Цикл стихотворений К Мнемозине

Иза Кресикова
 ИЗА КРЕСИКОВА



 К МНЕМОЗИНЕ
 
 СТИХОТВОРЕНИЯ


 1

 К ДРУГУ-СТИХОТВОРЦУ
 к В.К.
Сколько раз говорили тебе – не рифмуй!
Мол, зачем, ну зачем эти рифмы и строфы!
В ожиданьи земной катастрофы
лучше дай разыграться седому и злому уму.

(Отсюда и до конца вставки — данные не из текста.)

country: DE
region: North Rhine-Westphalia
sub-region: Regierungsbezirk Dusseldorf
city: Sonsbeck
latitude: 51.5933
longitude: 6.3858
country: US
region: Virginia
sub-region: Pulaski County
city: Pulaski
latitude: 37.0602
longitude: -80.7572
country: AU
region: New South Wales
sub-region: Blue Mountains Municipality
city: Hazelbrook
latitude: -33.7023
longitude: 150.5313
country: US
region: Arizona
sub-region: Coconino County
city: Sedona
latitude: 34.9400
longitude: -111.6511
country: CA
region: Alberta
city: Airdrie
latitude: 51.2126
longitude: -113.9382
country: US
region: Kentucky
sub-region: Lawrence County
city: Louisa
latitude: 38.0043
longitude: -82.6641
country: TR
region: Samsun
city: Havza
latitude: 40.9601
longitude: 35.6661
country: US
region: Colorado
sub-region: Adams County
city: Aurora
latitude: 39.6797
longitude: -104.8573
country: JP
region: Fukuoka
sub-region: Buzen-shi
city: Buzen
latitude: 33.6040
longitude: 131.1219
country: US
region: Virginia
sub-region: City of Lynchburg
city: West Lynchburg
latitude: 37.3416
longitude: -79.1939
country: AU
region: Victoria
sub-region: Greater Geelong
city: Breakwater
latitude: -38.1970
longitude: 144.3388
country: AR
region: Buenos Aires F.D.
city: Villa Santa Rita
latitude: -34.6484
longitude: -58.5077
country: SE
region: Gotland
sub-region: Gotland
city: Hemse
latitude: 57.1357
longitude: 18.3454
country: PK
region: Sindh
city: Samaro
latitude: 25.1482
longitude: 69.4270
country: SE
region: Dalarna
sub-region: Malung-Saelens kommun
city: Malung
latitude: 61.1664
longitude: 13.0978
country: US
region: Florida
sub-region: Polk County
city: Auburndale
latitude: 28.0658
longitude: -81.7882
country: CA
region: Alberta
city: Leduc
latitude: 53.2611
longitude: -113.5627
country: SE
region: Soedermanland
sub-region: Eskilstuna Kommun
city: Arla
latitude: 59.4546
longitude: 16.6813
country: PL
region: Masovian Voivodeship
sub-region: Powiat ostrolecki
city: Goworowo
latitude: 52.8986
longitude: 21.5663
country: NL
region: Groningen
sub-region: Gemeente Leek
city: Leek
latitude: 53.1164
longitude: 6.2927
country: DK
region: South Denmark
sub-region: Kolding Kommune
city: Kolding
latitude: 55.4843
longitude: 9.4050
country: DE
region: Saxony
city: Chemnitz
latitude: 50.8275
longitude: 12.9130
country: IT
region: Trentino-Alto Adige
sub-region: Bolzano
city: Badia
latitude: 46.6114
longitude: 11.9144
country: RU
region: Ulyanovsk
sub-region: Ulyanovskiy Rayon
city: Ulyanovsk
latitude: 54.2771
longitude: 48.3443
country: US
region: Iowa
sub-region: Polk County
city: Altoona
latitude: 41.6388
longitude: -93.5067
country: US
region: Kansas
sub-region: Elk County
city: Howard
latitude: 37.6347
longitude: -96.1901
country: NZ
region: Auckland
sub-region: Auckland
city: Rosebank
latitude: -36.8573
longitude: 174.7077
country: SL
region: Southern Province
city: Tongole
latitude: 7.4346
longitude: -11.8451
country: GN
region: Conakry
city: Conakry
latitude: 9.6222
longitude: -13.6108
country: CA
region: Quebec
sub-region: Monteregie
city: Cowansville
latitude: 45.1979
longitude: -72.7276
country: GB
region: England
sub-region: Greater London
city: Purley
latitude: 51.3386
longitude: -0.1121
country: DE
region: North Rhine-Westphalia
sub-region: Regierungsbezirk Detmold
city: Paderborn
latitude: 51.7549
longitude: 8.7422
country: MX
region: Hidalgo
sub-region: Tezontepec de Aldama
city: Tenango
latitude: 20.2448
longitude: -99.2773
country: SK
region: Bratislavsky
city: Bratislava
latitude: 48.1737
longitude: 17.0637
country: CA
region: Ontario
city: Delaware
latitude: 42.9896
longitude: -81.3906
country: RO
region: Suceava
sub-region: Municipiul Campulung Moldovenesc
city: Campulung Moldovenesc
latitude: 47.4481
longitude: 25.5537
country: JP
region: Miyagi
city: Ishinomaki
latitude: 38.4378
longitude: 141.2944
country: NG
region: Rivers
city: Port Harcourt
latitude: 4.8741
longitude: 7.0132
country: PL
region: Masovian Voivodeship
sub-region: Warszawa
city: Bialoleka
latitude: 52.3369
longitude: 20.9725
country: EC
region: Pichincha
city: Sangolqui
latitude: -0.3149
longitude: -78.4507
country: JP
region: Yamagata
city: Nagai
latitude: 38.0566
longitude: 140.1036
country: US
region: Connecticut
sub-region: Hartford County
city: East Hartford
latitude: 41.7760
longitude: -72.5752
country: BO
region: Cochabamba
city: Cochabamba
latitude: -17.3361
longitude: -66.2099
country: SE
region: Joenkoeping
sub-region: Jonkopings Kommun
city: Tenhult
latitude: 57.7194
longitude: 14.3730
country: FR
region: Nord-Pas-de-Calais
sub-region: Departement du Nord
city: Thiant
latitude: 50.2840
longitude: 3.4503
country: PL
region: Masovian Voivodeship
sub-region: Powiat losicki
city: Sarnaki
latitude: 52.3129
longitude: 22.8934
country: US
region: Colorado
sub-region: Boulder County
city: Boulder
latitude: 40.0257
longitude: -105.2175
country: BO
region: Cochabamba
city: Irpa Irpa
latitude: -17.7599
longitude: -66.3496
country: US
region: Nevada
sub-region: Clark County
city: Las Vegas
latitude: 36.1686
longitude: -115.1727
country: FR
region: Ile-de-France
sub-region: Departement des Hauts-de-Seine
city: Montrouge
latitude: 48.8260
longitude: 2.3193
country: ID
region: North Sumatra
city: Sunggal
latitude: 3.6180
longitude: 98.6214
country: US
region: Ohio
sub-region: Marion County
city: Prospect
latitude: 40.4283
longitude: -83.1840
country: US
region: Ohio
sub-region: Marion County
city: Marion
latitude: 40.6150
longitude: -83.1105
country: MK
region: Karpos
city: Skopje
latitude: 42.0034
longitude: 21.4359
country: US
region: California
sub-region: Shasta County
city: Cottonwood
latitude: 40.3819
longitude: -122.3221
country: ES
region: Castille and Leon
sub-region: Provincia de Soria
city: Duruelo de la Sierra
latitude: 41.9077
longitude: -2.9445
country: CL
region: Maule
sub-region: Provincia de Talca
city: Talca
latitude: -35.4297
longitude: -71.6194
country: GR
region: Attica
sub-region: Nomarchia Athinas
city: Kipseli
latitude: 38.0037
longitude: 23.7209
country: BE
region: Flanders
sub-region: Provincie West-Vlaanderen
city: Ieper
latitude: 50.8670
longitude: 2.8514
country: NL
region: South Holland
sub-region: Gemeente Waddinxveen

В девятнадцатом было легко: полистай,
как там было легко: росы, слезы и розы…
А теперь все кричат, что уродство и есть красота,
и стихи погибают в свидетельство прозы.
………………………………………………….
Всё же, с чем, дорогой, в новый кинемся век?!
Что же взять нам взамен в те круги, в те спирали?!
Там в тумане и мгле большелобый стоит человек
и – ни рифмы, ни музыки нет, ни печали…

 *





























 2

 РОССИЯ-МАТУШКА

Кривляются, хохочут и кричат…
Слова их лопаются точно пузыри…
Россия-матушка, дрожит твоя свеча,
а ветры воют от зари и до зари.

И побрякушки дикие бренчат
в тумана рукотворной мгле,
но нет журчания Кастальского ключа,
и нет морщин на сглаженном челе.

Ну кто же выпустит из клеток птиц,
Россия-матушка, в родные небеса,
чтобы увидеть просветленных лиц
прекрасные забытые глаза?!

 *































 3

 К ЕККЛЕЗИАСТУ

Когда сломает ногу новый век,
и костная мозоль срастит края над бездной,
падет на нас с небес целебный снег,
врачующий, но ныне неизвестный.

И слог высокий к нам придет из снов.
И вот преобразится этот мир зловещий;
Как страшно, что исчезла из стихов
изысканность, как женственность из женщин.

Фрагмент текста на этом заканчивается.